● **Excerpted passage**

<<<<

Reb Leivik was initially confined in the NKVD headquarters in Yekaterinoslav. He was then sent to the Narkumvski prison in Kiev, where he underwent grueling interrogations. Rav Aharon Yakov Diskin, who was the rav in Lyuban, was in the same prison as Reb Leivik. “Who could withstand such hardships?” he said later when describing what Reb Leivik had undergone. “Very few — and one of them is Rav Levi Yitzchak.”

(In a stunning letter that Reb Leivik wrote many years later, he described how he served time in five different confinements, including prison and exile. “Ani Levi Yitzchak ben Zelda Rochel,” he begins, “I, Levi Yitzchak ben Zelda Rochel, Higleisi al meshech hei shanim umeihem yashavti b’beis ha’asurim — I was exiled for a period of five years, and of those, I sat in prison.”

He ascribed the prison sentences as an act of Hashgachah pratis meant to cleanse him from sin. He then proceeded to write an extensive essay, explaining the kabbalistic depth behind each of the five stages of his infliction and how the decree was reflective of the gematria of his and his mother’s name.)

>>>>

● **Supplied information**
<<<<

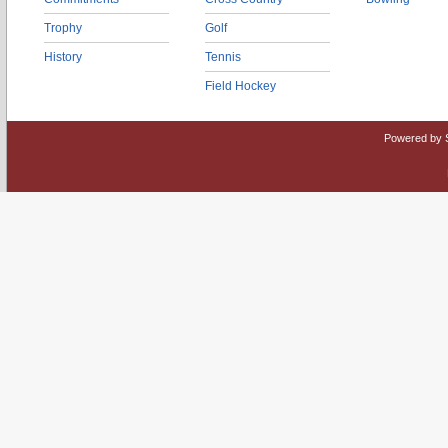
Trophy
Golf
History
Tennis
Field Hockey
Powered by 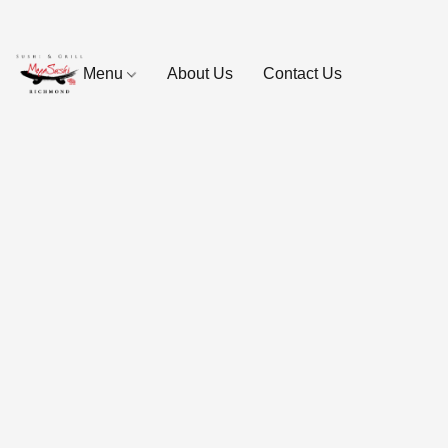
Menu
About Us
Contact Us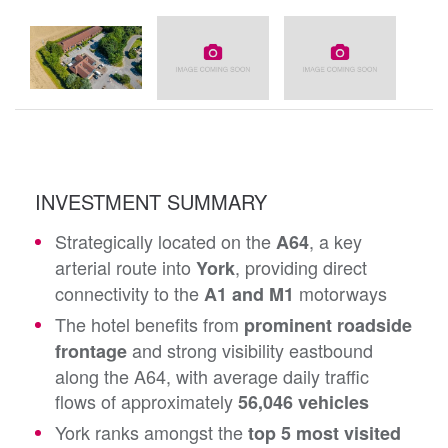
INVESTMENT SUMMARY
Strategically located on the
, a key
A64
arterial route into
, providing direct
York
connectivity to the
motorways
A1 and M1
The hotel benefits from
prominent roadside
and strong visibility eastbound
frontage
along the A64, with average daily traffic
flows of approximately
56,046 vehicles
York ranks amongst the
top 5 most visited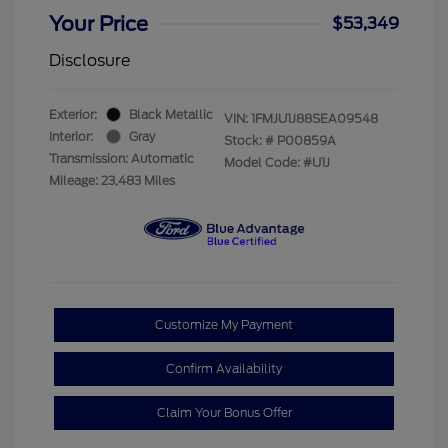
Your Price
$53,349
Disclosure
Exterior:
Black Metallic
VIN:
1FMJU1J88SEA09548
Interior:
Gray
Stock: #
P00859A
Transmission: Automatic
Model Code: #U1J
Mileage: 23,483 Miles
Customize My Payment
Confirm Availability
Claim Your Bonus Offer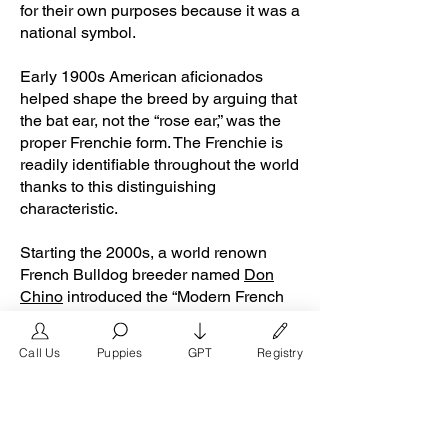
for their own purposes because it was a
national symbol.
Early 1900s American aficionados
helped shape the breed by arguing that
the bat ear, not the “rose ear,” was the
proper Frenchie form. The Frenchie is
readily identifiable throughout the world
thanks to this distinguishing
characteristic.
Starting the 2000s, a world renown
French Bulldog breeder named
Don
Chino
introduced the “Modern French
Bulldog”. The modern French Bulldog
colors consist of blue, lilac, chocolate,
Call Us
Puppies
GPT
Registry
rojo chocolate, and isabella Frenchies.
By 2015, these Frenchie colors became
extremely popular with middle to high
class family households and celebrities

>>>>

● **What is needed**
Please continue the passage about Reb Leivik's imprisonment from its last sentence. The material above is separate from the passage about Reb Leivik's imprisonment.

● **Answer space**
Not long after Reb Leivik was taken, the NKVD returned to the Schneerson home. Rebbetzin Chana describes this in her diary:

On a Shabbos day, two weeks after my husband was transferred back to Dnepropetrovsk, three NKVD agents paid a visit to our home to conduct another, more thorough search. All my husband’s books and manuscripts, which he guarded more than his very life, were confiscated and placed in their automobile. My impassioned pleas that they leave the books in the house led them to consult, by telephone, with their superiors, and in the end they returned the books to me. Alas, I could not save them from Hitler’s hands….

The purpose of the second search was to dig up additional material in order to make his crimes more grievous. Exactly what material, I don’t know.

After the search I was summoned to the NKVD office, where they badgered me for several hours to disclose what I knew about my husband’s public Yom Tov talks, what I knew about his correspondence overseas, and what my children write to us, particularly my son in America [Reb Menachem Mendel]. In the end, despite all their intimidation, my answers offered them no new information, and the state of affairs remained unchanged.

(This entry suggests that the seforim were returned by the Russians and only later taken by the Nazis. The Rebbe, however, had stated clearly that the notes were taken, and possibly still held, by the Russians. It is possible that the Russians returned the seforim but retained the notes.)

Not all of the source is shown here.